• Set To Establish National Carrier
• To Represent $29.9b Loan Request
The Federal Government has given provisional licenses for the establishment of eight new private universities in the country following a recommendation by the National Universities Commission (NUC).
Already, there are 143 universities in Nigeria. Of this number, 61 are operated by private individuals and institutions. The approval by the Federal Executive Council (FEC) yesterday brings the total number of universities in the country to 151.
The new universities which will run programmes for an initial three-year period in provisional status are expected to accommodate the teeming population of Nigerian students seeking admission into universities.
Addressing State House correspondents after the FEC meeting presided over by President Muhammadu Buhari yesterday, Minister of State for Education, Prof. Anthony Anwuka said the development was sequel to a memo submitted by his ministry to the council on Wednesday seeking approval of the universities.
Anwuka reeled out the names of the new universities as: Anchor University, located in Ayobo, Lagos State and promoted by Deeper Christian Life Ministry; Arthur Jarvis University, Akpabuyo, Cross River State, promoted by Clitter House Nigeria Limited; Clifford University, Owerri, Abia State, promoted by Seventh Day Adventist Church; and Coal City University, Enugu, promoted by African Thinkers Community of Inquiry College of Education, Enugu.

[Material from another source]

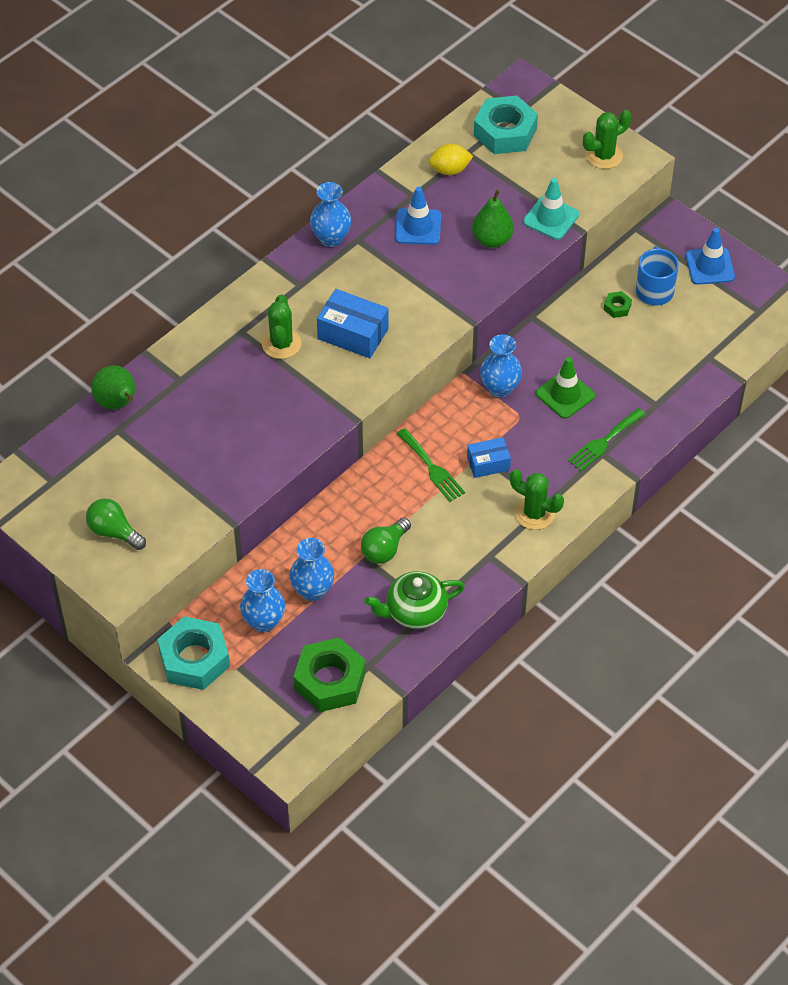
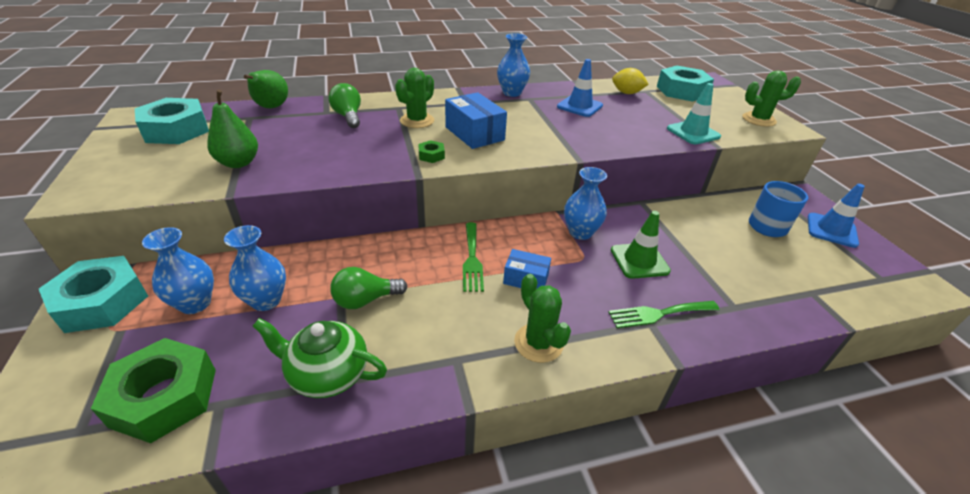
camera: 30 degrees right, 15 degrees down
green light bulb [86,499,146,550] -> green light bulb moved to [329,83,361,128]
green pear [472,189,514,248] -> green pear moved to [207,89,258,168]
green nut [604,291,632,318] -> green nut moved to [418,140,445,163]
none -> turquoise nut [135,98,209,144]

Others are: Crown-Hill University, Eiyenkorin, Kwara State, promoted by Modern Morgy and Sons Limited; Dominican University, Ibadan, promoted by Order of Preachers, Nigerian Dominican Community; Kola Daisi University, Ibadan, promoted by Kola Daisi Foundation; and Legacy University, Okija, promoted by The Good Idea Education Foundation.
Anwuka who was joined by the Minister of State for Aviation, Heidi Shirika, and Minister of Information and Culture, Lai Mohammed, explained that the eight universities would be mentored by existing older universities in Nigeria. These include University of Lagos, University of Calabar, University of Agriculture, Umudike, Umuahia, University of Nigeria (UNN), University of Ilorin, University of Ibadan, and Nnamdi Azikiwe University, Awka.

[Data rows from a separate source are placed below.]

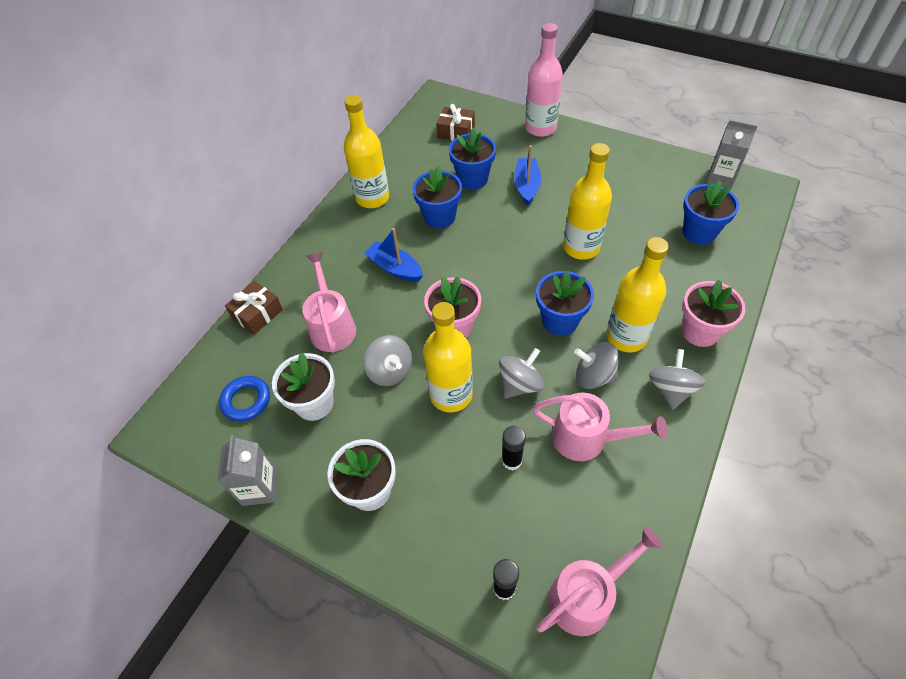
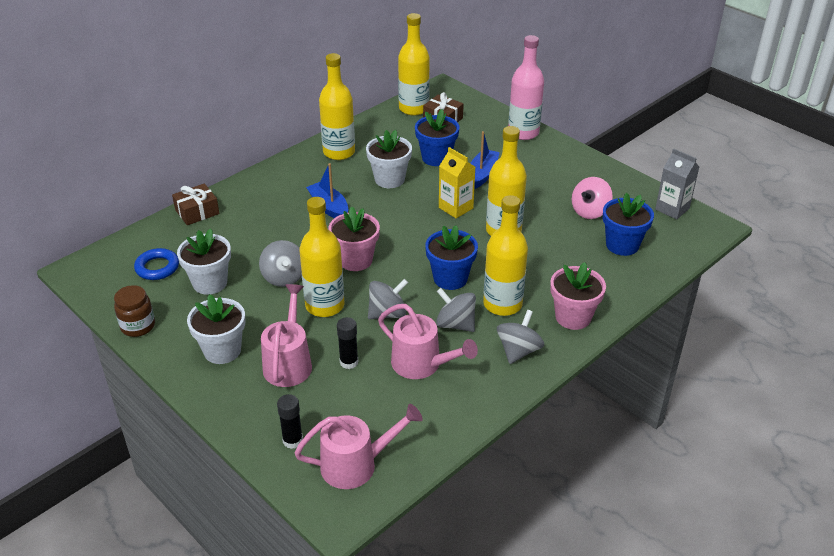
camera: 15 degrees right, 15 degrees down
grey carton [218,435,278,506] -> brown jar [114,285,155,337]
pink watering can [302,252,356,353] -> pink watering can moved to [261,284,312,387]
blue flower pot [412,166,462,229] -> white flower pot [366,130,412,188]
none -> yellow bottle [398,13,430,116]
none -> yellow carton [439,147,475,218]
none -> pink spinning top [572,177,613,219]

The minister further explained that the mentoring arrangement was backed by Education Act, Cap E3 Laws of Federal Republic of Nigeria, 2004 implemented by the NUC and the Federal Ministry of Education.

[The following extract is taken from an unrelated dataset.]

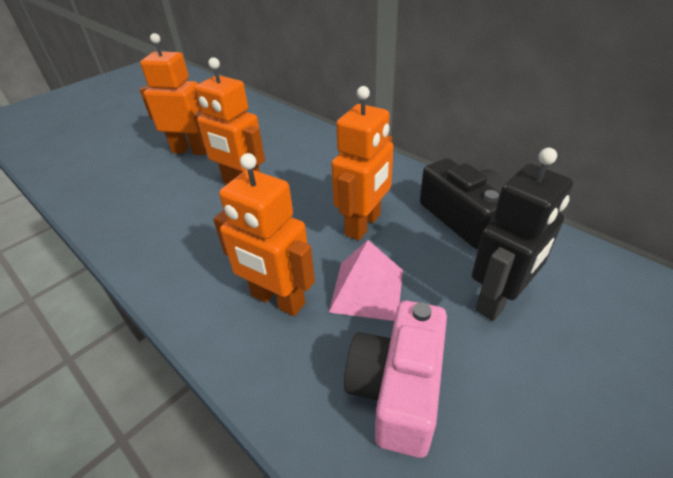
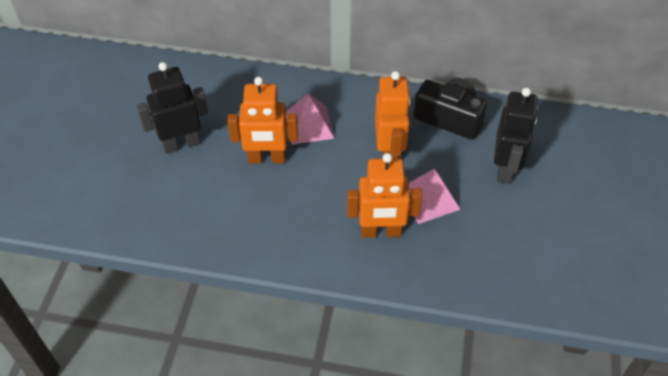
camera: 35 degrees left, 10 degrees up
orange robot [140,33,206,155] -> black robot [137,62,208,154]
pink camera [344,301,447,458] -> none
none -> pink pyramid [286,94,334,145]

“It is the part of the requirements. And older university old enough within the university zone where each of the new universities has been approved is given the mandate to oversee and mentor the new universities in terms of academic culture, administration for three years within which period they must have learnt the art of university governance and academic details.”
The minister said the universities would be visited during the three years of provisional licence to “ensure that they are doing the needful in providing meaningful, responsive education to Nigerian youths.”
Also yesterday after the FEC meeting, Lai Mohammed said President Buhari would reapply for the approval of $29.9 billion loan. The first request for external borrowing to fund critical infrastructural projects in the country between 2016 and 2018 was rejected by the Senate on Tuesday.
But Mohammed said that lack of detailed information frustrated the approval of the first request sent to National Assembly.
Developments in the aviation sector had also come on the agenda of the FEC. The Minister of Aviation disclosed that beginning from next week, the government would appoint a transition adviser that will facilitate the establishment of a new national carrier.
According to Shirika, the establishment of the national carrier will address the needs of Nigerians both on domestic and international routes.
“The most important incentive is that between now and Wednesday, we will appoint a transaction adviser for a national carrier, once that is in place Nigerians will have options, there will be competition, good aircraft and this will bring the price down.”
He said unlike in the past when the Federal Government wholly owned the Nigeria Airways, the new national carrier in the offing would be run by the private sector with government owning only a paltry five per cent stake.
Asked to name those in the private sector who are expected to participate in the establishment of the new national carrier, the minister said: “It will be pre-emptive to start naming those interested. We do not want to discourage anybody from participating. We want to make it broad-based and we want as many people as possible on board. We want people to compete. Just wait and at the right time we will let Nigerians know those who will be involved in the new carrier.”
On the planned withdrawal of some foreign airlines from Nigeria, the minister noted that the government was doing everything possible to ensure that an enabling environment was provided for them to operate.
He disclosed that the Central Bank of Nigeria (CBN), as a mark of encouragement, had made $300 million available to foreign airlines out of the $600 million earnings that they had been unable to repatriate to their country. He said the move was part of the renewed efforts of the government to spur the airlines’ operational efficiency and effectiveness.